他硬着头皮上前一步,对上沈时桉似笑非笑的眼神,讪笑道:“大当家,这事怕是有误会。”
“是吗?”沈时桉唇角微扬,“我看未必。”
秦东被她似笑非笑的视线看得只觉头皮一阵发麻,额头冷汗直流,欲言又止。
沈时桉斜睨他一眼,淡声道:“想为你的人求情?”
“当然不是。”秦东连忙否认,他喉咙发紧,“恶狼寨既归大当家,这些人自然全凭您发落。”
沈时桉声音不疾不徐,将问题抛给秦东:“那依你之见,这些人该如何处置?”
秦东目光在昔日兄弟们的脸上稍作停留,随即移开视线,单膝跪下,“全凭大当家发落。”他声音嘶哑,“以下犯上者应当严惩。”
“大当家!”
“秦东!”
那些匪徒闻言,如遭雷击般地僵在原地,脸上写满难以置信。只觉得不可思议,惊呼出声,他们与秦东既是同乡又是同生共死的兄弟。
此刻却听他吐出这般绝情的话语。
秦东绝望地闭上眼睛,他何尝不想为弟兄求情?可长风那番权衡利弊的话语犹在耳畔,为了寨中其他人,他不得不做出抉择。

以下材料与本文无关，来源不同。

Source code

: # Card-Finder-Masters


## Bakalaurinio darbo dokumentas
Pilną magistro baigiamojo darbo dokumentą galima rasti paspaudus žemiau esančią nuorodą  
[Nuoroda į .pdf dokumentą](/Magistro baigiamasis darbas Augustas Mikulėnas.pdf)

“哦?”沈时桉来了兴趣,眉梢微挑,拖长语调,“我杀了他们也行?”
秦东嘴角扯出一抹比哭还难看的笑来:“自然可以。”这话说出口,仿佛有巨石压在胸口,压得他踹不过气来。
眼前这些兄弟,那个不是跟了他许多年,与他同生共死,他实在不舍,怪就怪他没用。
沈时桉嗤笑一声,秦东那点怨念她如何看不出来。但那又如何,她要让他们认清,这恶狼寨是她的一言堂。
李书猛地从地上爬起来:“秦东!”他嘶吼着,声音里混着血沫,“我爹是为你死的!你不能不见死不救!”
话音刚落,身后部曲的靴子已重重踹在他背后,李书整个人被踹倒在地。
秦东缓缓阖上眼,喉间溢出一声几不可察的叹息,再睁开时已恢复平静:“那又如何?欠李叔的恩情,我自然会还。但你……做错了事,就必须为此付出代价。”
李书还想说什么,被一个尖嘴猴腮的汉子撞开,他扑到沈时桉跟前,指着李书和粗壮男人道,“大当家!都是李书和吴二楞撺掇的,是他们怂恿我们来的,跟我们没关系。”